De nouveau elle se mit à rire.


- Je n’ai pas l’habitude de voir du monde dans cette forêt. Que faisais-tu par ici ? Si ce n’est pas indiscret bien sur.


- Ho, il n’y a rien d’indiscret. Je viens d’emménager avec ma famille dans la région. Et parfois, être les uns sur les autres devient vraiment insupportable, j’avais besoin de prendre un peu d’air. On m’a parlé de la beauté de cette forêt, je suis donc venue vérifier par moi-même.


- Je comprends très bien. J’ai ce même besoin par moment. Mais la prochaine fois que tu as besoin de t’aérer, appelle moi et ne vas plus te perdre seule.


- Promis, ce sera avec le plus grand plaisir.


Elle dit cela avec une telle certitude que je ne pu que la croire. Nous continuâmes à marcher en discutant de tout et de rien. Nous nous entendions vraiment bien. Nous arrivâmes près de l’église et là je vis une voiture, mais pas n’importe quelle voiture.

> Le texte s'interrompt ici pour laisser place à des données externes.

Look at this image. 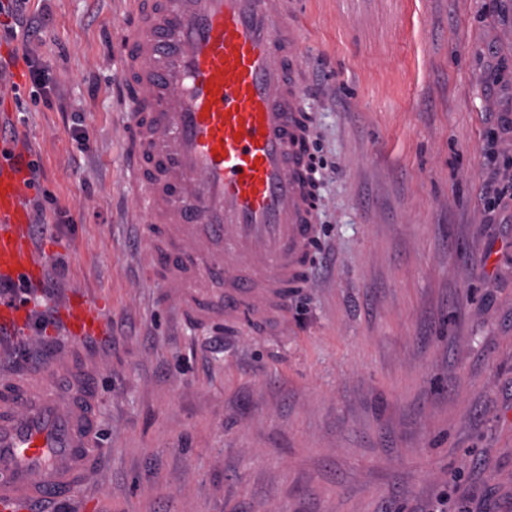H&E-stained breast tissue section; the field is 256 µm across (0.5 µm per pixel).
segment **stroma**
<instances>
[{
  "label": "stroma",
  "mask_w": 512,
  "mask_h": 512,
  "mask_svg": "<svg viewBox=\"0 0 512 512\" xmlns=\"http://www.w3.org/2000/svg\"><path fill=\"white\" fill-rule=\"evenodd\" d=\"M285 8L313 59L320 248L285 318L220 347L178 319L137 230L116 80L129 0H29L31 39L0 16V143L40 164L32 201L76 221L41 240L65 265L47 308L75 292L106 316L79 346L58 323L0 347V376L67 349L68 377L92 385L99 466L56 512H436L443 496L512 512V208L483 196L489 139L512 156V0Z\"/></svg>",
  "instance_id": "obj_1"
}]
</instances>
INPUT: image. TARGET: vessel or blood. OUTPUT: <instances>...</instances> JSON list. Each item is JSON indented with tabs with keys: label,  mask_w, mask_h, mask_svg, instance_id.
<instances>
[{
	"label": "vessel or blood",
	"mask_w": 512,
	"mask_h": 512,
	"mask_svg": "<svg viewBox=\"0 0 512 512\" xmlns=\"http://www.w3.org/2000/svg\"><path fill=\"white\" fill-rule=\"evenodd\" d=\"M281 0H162L126 35L118 79L130 114V178L160 272L181 288L182 318L244 326L283 314L307 275L318 186L299 34ZM28 168L0 155V282L42 279ZM70 339L99 336L97 302L68 295ZM52 367L0 379V512H30L89 473L87 393H53Z\"/></svg>",
	"instance_id": "obj_1"
}]
</instances>
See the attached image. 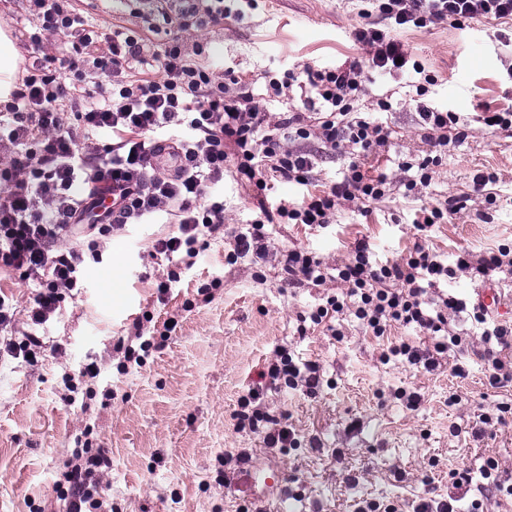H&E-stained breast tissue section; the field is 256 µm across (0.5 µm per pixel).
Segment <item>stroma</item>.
<instances>
[{
    "instance_id": "35a3bbf8",
    "label": "stroma",
    "mask_w": 512,
    "mask_h": 512,
    "mask_svg": "<svg viewBox=\"0 0 512 512\" xmlns=\"http://www.w3.org/2000/svg\"><path fill=\"white\" fill-rule=\"evenodd\" d=\"M74 6L89 22L150 37L158 47L172 33L202 43L214 73L231 71L251 82L261 109L273 114L299 102L269 96L267 75L303 65L332 69L361 54L353 40L359 0H224L223 21L204 28L165 24V0H74ZM396 36L437 81L419 98L415 73L375 77L371 95L356 104L357 111L372 112L378 96L392 103L383 116L389 157L373 161V169L398 181L404 177L399 162L437 153L421 125L420 105L457 113L466 138L441 155L424 196L397 188L365 213L344 205L325 228L274 225L271 251L305 247L335 267L363 239L377 258L392 259L412 247L421 207L463 192L471 195L466 208L434 226L433 251L444 260L463 251L478 257L512 242V131H492L479 121L485 108L512 101V25L439 23ZM482 172L497 175L495 205L472 190ZM303 192L279 183L263 201L297 200ZM263 201L254 186L225 177L226 225L246 223ZM170 230L139 224L106 241L101 260H86L82 287L66 294L59 313L38 328L42 346L35 359L0 352V512H65L55 483L74 438L88 426L112 459L103 477L107 512H355L362 499L409 512L428 491L443 500L458 496L463 510L477 499L483 512H512V416L503 425L481 422L500 404L512 405V385L489 386L480 359L482 329L467 313L452 323L468 339L466 352L432 373L382 358L390 343L415 341L413 330L396 327L377 338L349 313L336 323L341 339L317 330L302 340L297 316L339 288V280L288 287L274 261L250 255L227 263L232 246L219 239L181 269L161 302L154 282L168 263L150 256L148 244ZM214 279L222 288L201 295L200 286ZM488 283L504 294L494 321L512 324V268L488 280L460 273L437 291L469 303ZM146 314L153 320L144 336L170 318L177 329L164 348L150 349L143 366L119 374L117 343L134 335V322ZM280 345L322 367L316 394L285 387L264 393L300 442L285 452L237 430L234 420L240 397L258 386ZM90 358L104 367L93 383L79 375ZM456 363L466 378L453 376ZM403 390L420 394L417 409L399 399ZM230 451L248 453L255 482L239 487L224 467ZM490 459L498 463L497 489L454 487L453 472H478Z\"/></svg>"
}]
</instances>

Une alpine rouge, l’une des plus belles voiture de notre époque et surtout une des plus rapide.


- Waaaaaaouuuuuu ! C’est ça ta voiture ?


- Heu, oui…. Dit-elle après un silence un peu gêné. J’aime la vitesse !


- J’imagine avec ce genre de voiture de sport.


- Ce n’est pas n’importe quelle voiture, c’est la reine !


Elle se mit alors à me vanter les mérites de son engin, je l’écoutais fascinée par le débit de ses paroles. Elle me faisait vraiment rire.


- Tu veux faire un tour ? me demanda-t-elle.

 

- Oui et on met Hélios sur le siège arrière ?


- Oups. Je l’avais complètement oublié. Pardon.


- Une prochaine fois sans problème, j’adorerai.


- D’accord c’est noté. Je n’oublierai pas tu peux me faire confiance.


Mince, moi qui n’aimais pas la vitesse, je n’allais pas pouvoir y échapper, je le sentais.


- Bon, Fanely, il faut que je rentre. Ma famille va commencer à se faire du souci. Merci pour m’avoir aidé. A très bientôt !!!!


- A bientôt! Ne roule pas trop vite.


- Ne t’inquiète pas pour ça, je serais prudente comme d’habitude.


Alice ! Que cette rencontre m’avais fait du bien. En sa présence je n’avais pas une seule fois pensé à mes soucis de la veille. J’espérais vraiment la revoir. J’avais été surprise par certaine facette de sa personnalité, comme le fait qu’elle semblait savoir des choses sur moi avant que je les lui disent, mais j’étais attirée par sa jovialité et sa bonne humeur.